━━ PASSAGE CITÉ ━━
La deuxième Conférence internationale sur l’émergence de l’Afrique (CIEA) s’est tenue en mars 2017 à Abidjan (Côte d’Ivoire). Depuis la première conférence en 2015 — époque de forte croissance économique sur le continent —, les espoirs de progrès économiques se sont estompés en raison de l’effondrement des cours des matières premières, de la volatilité des marchés financiers mondiaux et du ralentissement de la croissance mondiale. Avant de quitter New York pour assister à la deuxième édition de la CIEA, organisée conjointement par la Banque mondiale, la Banque africaine de développement et le Programme des Nations Unies pour le développement (PNUD), le Sous-Secrétaire général de l’ONU et Directeur du Bureau régional pour l’Afrique au PNUD Abdoulaye Mar Dieye a accordé à Kingsley Ighobor d’Afrique Renouveau un entretien qui a porté sur les perspectives de développement économique en Afrique et les défis à surmonter à cet égard.
Afrique Renouveau : Pourquoi avoir organisé la Conférence internationale sur l’émergence de l’Afrique ?
M. Dieye : En 2015, lors de la première conférence à Abidjan, le PIB de l’Afrique affichait depuis 15 ans une croissance de près de 5 % . En 2000, The Economist avait qualifié l’Afrique de « continent sans espoir ». Dix ans plus tard, en guise d’excuse, il consacrait sa une à « L’essor africain ». À l’époque, les [indicateurs économiques] étaient en train de changer s’agissant du taux de croissance, de la réduction de la pauvreté et du développement humain. J’ai discuté avec le Président ivoirien Alassane Ouattara et nous avons convenu de capitaliser sur le nouvel esprit émergent et d’organiser une conférence pour étudier la réalité du récit. Comment consolider et maintenir cette trajectoire émergente ? C’est la raison d’être de la conférence.
Compte tenu du contexte économique adverse, principalement dû à l’effondrement des cours des matières premières, pouvez-vous encore dire que l’Afrique est émergente ?
━━━
━━ LIGNES EXTRAITES ━━
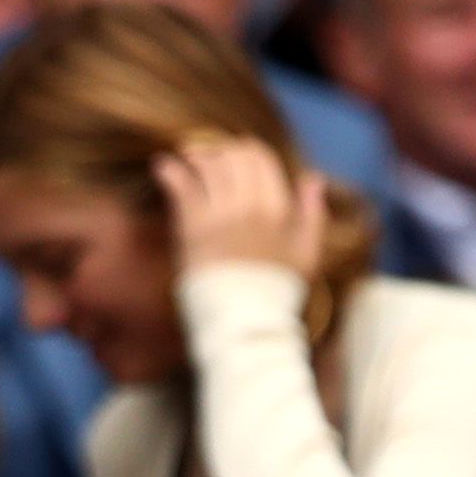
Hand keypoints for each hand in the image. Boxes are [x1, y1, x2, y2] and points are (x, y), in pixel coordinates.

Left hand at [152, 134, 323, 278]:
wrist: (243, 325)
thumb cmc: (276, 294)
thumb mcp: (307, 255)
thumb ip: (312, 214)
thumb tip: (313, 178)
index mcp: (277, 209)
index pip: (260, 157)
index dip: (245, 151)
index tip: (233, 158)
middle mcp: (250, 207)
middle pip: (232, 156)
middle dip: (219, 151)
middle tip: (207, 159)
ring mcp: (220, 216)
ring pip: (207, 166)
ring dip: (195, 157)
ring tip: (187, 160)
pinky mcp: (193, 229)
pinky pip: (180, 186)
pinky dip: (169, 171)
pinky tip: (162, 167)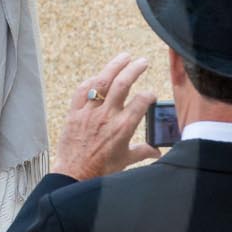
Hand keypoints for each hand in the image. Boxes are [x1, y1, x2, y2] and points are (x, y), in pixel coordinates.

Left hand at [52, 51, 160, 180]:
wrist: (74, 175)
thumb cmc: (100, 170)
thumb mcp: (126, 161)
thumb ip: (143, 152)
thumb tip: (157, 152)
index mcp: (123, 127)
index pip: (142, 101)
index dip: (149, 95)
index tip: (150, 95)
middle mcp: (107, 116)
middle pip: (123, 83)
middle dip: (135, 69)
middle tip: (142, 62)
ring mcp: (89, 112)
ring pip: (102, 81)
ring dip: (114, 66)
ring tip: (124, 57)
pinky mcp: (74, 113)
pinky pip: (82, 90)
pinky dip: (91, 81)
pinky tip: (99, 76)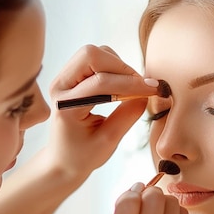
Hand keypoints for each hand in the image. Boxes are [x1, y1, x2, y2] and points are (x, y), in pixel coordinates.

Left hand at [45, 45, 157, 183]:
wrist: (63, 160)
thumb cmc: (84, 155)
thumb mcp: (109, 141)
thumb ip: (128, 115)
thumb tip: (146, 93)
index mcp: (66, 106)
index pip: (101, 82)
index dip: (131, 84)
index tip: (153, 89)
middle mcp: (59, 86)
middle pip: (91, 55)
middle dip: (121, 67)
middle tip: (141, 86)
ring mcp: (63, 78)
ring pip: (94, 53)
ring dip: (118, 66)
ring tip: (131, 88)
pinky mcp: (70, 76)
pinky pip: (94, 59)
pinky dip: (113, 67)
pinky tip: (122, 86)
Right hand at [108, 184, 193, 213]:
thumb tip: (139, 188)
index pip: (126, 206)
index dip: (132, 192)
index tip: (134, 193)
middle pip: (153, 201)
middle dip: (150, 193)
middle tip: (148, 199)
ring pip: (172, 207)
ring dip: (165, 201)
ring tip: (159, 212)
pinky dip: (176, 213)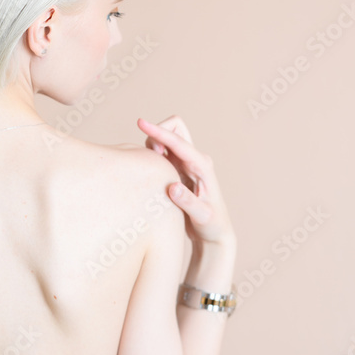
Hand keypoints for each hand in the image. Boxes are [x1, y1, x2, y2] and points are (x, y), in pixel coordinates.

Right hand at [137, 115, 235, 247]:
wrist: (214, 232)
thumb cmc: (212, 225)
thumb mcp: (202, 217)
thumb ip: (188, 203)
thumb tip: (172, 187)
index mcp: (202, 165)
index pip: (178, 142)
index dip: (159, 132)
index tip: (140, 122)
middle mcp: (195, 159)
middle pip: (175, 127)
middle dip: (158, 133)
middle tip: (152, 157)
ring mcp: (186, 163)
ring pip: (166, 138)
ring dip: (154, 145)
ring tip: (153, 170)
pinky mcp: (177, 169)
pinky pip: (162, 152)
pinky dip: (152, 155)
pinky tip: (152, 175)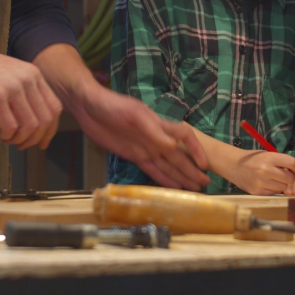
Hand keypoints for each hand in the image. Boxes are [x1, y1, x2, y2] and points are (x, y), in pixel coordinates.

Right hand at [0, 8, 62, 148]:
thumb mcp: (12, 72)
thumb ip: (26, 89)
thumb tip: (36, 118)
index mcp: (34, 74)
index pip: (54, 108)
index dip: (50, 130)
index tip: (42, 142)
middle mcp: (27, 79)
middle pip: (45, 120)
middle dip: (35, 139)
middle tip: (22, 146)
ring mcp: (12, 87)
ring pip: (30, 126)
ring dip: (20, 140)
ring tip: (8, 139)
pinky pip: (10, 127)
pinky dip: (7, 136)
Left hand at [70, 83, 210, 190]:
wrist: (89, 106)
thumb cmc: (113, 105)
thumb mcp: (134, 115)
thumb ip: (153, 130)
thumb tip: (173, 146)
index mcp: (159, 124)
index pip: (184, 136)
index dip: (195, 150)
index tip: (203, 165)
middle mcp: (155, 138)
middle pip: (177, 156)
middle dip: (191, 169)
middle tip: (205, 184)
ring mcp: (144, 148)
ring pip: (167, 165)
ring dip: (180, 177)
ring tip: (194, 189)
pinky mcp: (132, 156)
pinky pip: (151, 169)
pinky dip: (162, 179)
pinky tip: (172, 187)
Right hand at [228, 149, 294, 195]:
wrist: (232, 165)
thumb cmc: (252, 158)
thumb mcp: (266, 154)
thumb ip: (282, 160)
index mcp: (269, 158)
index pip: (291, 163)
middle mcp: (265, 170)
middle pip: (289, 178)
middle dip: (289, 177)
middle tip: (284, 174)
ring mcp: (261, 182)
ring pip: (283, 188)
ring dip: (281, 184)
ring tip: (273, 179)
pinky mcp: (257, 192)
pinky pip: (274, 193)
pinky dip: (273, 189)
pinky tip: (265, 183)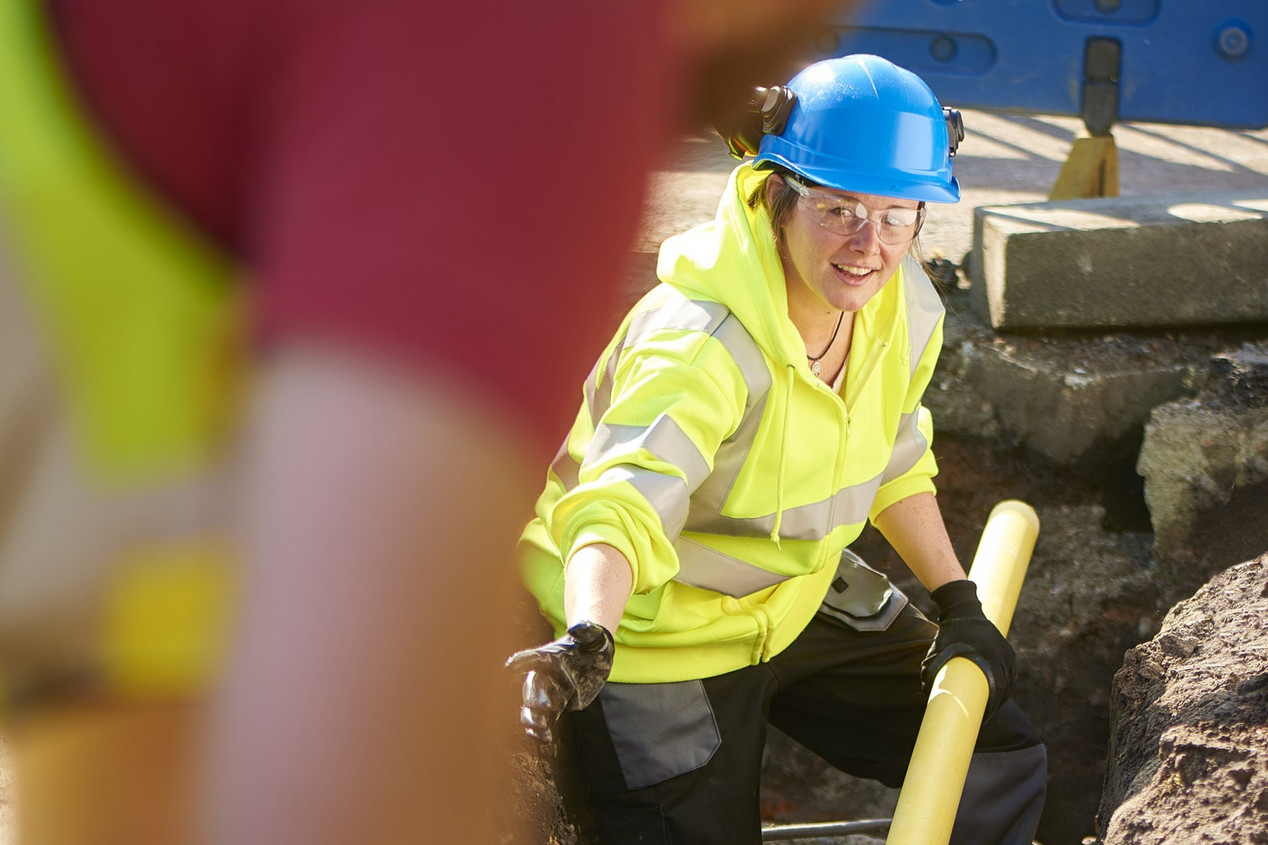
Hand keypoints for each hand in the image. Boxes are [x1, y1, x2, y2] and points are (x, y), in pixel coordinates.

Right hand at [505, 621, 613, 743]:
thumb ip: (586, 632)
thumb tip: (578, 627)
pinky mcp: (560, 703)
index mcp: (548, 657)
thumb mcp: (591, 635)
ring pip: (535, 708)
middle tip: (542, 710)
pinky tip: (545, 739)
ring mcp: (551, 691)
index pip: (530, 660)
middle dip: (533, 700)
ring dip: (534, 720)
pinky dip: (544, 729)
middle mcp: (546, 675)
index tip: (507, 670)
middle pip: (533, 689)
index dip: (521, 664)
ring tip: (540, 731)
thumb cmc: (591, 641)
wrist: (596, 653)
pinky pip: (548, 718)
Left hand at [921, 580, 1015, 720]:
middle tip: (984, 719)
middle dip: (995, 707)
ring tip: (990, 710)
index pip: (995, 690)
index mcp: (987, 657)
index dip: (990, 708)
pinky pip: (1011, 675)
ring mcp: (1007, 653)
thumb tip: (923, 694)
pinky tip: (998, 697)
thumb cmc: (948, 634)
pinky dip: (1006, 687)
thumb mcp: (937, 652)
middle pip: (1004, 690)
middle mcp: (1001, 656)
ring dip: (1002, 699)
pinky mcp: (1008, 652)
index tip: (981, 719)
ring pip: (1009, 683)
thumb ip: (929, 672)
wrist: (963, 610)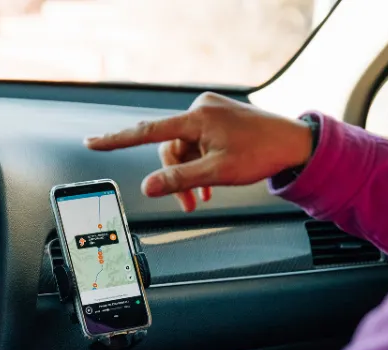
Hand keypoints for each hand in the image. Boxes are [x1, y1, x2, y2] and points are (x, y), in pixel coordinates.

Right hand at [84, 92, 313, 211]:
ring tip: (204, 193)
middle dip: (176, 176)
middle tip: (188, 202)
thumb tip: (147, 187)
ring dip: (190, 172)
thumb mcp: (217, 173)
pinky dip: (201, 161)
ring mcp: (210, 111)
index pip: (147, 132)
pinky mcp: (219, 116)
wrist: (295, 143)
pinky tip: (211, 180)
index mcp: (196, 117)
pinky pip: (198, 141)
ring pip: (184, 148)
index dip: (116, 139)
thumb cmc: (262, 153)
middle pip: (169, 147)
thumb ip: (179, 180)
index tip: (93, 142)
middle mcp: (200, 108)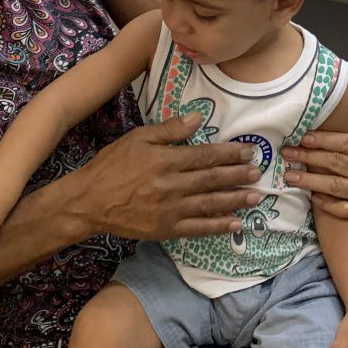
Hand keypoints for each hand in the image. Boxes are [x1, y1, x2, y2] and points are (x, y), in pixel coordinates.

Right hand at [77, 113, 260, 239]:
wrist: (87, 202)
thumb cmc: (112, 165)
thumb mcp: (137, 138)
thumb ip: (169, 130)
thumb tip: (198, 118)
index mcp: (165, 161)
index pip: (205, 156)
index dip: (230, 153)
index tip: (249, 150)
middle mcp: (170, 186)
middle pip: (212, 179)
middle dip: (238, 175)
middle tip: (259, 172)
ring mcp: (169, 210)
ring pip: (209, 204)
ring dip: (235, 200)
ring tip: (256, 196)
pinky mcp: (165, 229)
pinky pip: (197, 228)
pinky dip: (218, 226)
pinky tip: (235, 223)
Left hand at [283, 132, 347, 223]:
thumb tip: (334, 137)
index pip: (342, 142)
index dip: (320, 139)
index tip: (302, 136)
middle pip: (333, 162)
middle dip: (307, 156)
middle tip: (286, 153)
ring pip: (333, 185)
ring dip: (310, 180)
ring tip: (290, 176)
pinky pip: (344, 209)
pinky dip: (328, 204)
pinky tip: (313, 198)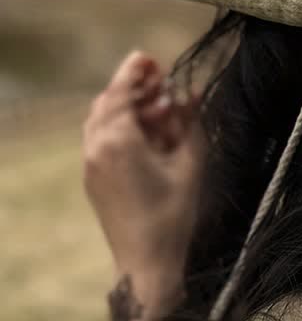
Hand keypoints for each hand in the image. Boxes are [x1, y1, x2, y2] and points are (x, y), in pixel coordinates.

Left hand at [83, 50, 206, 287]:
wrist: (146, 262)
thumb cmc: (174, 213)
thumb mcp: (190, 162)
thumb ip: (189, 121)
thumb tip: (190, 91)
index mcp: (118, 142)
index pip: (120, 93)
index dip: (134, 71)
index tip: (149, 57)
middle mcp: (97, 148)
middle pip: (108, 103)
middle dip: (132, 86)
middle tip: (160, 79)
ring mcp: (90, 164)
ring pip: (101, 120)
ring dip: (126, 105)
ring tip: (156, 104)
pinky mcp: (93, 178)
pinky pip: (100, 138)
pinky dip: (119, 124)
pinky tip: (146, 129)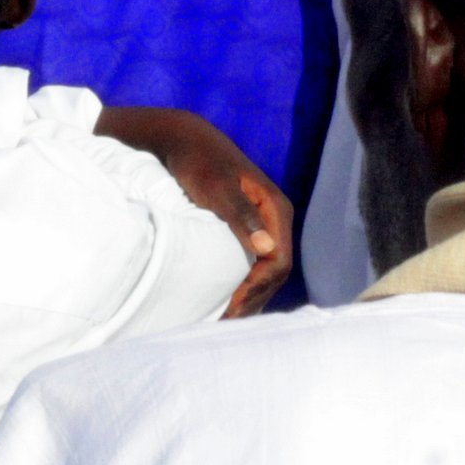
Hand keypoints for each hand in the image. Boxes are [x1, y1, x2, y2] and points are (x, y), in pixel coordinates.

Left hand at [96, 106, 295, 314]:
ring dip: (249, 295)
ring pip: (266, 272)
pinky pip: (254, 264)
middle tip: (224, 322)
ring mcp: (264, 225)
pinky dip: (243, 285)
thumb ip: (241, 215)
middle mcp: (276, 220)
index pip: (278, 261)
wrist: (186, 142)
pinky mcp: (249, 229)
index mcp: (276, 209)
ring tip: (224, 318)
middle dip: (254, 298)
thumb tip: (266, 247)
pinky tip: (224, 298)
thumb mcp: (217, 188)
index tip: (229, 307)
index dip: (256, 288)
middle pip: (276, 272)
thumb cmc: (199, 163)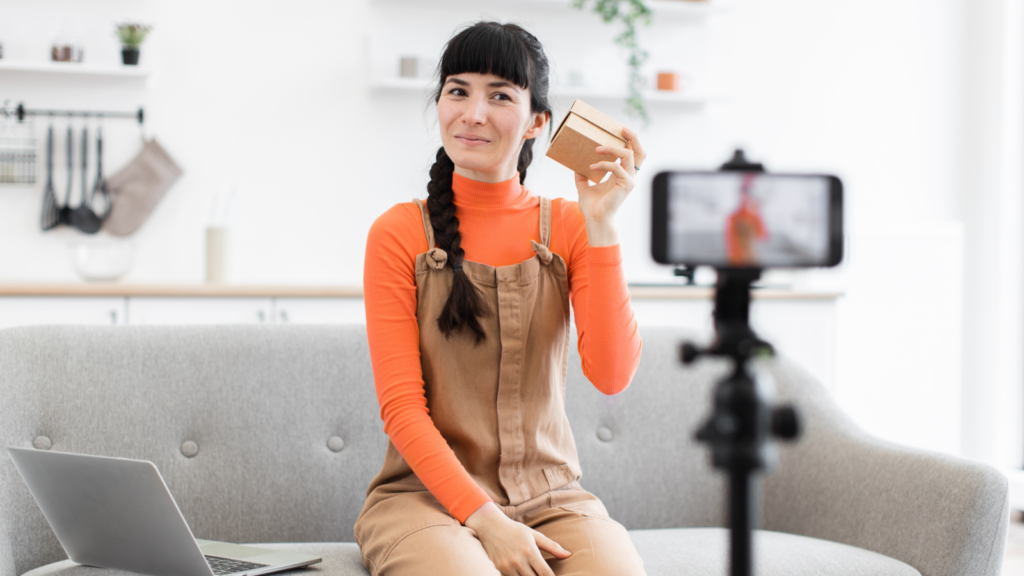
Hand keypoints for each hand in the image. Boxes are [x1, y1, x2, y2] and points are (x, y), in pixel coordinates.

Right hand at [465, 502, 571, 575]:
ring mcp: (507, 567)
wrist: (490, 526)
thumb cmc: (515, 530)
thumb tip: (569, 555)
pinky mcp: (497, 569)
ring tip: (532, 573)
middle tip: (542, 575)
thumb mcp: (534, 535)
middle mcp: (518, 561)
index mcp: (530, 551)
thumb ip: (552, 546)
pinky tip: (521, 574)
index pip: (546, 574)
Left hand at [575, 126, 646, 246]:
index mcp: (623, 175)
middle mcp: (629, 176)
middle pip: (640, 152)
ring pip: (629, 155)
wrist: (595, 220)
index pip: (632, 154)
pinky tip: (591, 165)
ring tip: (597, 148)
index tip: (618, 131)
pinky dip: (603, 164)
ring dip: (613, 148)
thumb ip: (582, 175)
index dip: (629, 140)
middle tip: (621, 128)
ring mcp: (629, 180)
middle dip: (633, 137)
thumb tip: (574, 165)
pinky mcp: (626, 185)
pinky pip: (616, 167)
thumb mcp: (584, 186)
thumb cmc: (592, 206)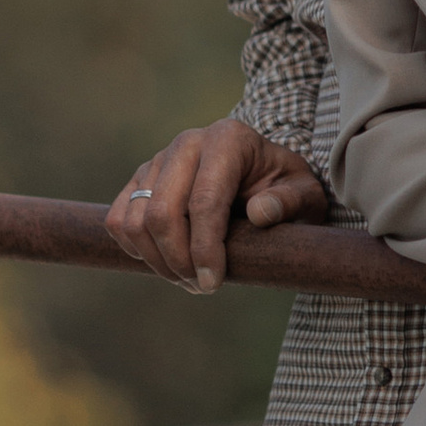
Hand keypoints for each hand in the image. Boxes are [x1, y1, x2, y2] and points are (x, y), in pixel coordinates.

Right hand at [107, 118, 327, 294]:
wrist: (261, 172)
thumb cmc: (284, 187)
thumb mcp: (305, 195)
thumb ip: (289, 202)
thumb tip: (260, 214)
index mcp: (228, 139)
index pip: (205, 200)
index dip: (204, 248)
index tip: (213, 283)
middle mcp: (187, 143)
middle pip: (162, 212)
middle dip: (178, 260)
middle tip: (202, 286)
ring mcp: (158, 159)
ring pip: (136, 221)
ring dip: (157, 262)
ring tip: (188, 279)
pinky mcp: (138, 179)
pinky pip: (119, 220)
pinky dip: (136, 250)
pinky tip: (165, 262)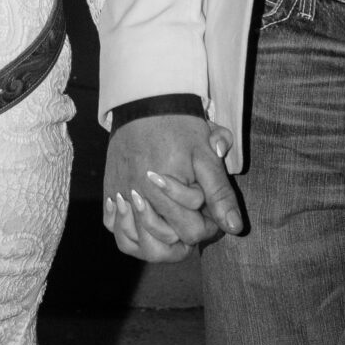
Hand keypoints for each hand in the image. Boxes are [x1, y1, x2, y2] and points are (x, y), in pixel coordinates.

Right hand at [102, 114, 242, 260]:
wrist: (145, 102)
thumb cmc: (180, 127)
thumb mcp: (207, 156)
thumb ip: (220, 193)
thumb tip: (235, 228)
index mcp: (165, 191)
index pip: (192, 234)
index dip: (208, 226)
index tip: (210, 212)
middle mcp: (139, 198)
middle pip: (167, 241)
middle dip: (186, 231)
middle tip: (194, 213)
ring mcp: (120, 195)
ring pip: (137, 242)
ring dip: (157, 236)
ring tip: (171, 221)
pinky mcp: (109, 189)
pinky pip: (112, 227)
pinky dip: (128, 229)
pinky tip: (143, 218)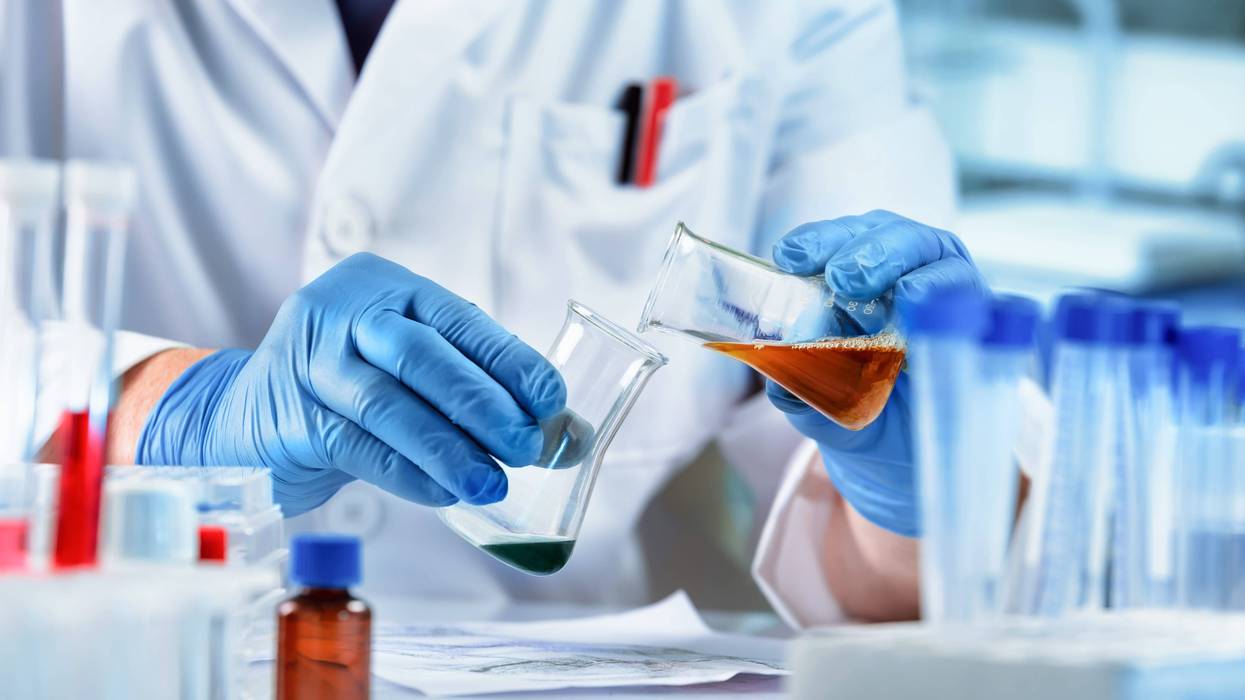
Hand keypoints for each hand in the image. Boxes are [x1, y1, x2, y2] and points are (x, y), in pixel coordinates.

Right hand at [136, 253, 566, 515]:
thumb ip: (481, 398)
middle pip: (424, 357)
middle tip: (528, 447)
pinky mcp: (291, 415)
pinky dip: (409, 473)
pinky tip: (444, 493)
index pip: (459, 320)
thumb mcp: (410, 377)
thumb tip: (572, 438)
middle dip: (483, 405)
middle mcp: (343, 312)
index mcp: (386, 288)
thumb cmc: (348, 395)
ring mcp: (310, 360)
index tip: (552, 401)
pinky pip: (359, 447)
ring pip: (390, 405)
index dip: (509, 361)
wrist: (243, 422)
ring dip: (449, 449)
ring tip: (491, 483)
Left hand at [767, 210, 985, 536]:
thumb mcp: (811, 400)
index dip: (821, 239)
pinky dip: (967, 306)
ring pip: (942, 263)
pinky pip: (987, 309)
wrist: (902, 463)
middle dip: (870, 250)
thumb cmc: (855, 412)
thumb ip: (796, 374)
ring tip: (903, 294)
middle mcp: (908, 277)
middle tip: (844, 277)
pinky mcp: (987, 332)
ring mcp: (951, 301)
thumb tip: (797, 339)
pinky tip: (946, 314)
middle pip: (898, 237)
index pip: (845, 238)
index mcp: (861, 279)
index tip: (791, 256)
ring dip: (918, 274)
━━━
**OBJECTIF À ATTEINDRE**
Traduisez en anglais cette phrase de l’entretien sur l’émergence de l’Afrique : « J’ai discuté avec le Président ivoirien Alassane Ouattara et nous avons convenu de capitaliser sur le nouvel esprit émergent et d’organiser une conférence pour étudier la réalité du récit. » Les lignes ne servent à rien pour cet exercice.

**SOLUTION PROPOSÉE**
I spoke with Ivorian President Alassane Ouattara, and we agreed to capitalize on the new emerging spirit and to organize a conference to examine the reality of the narrative.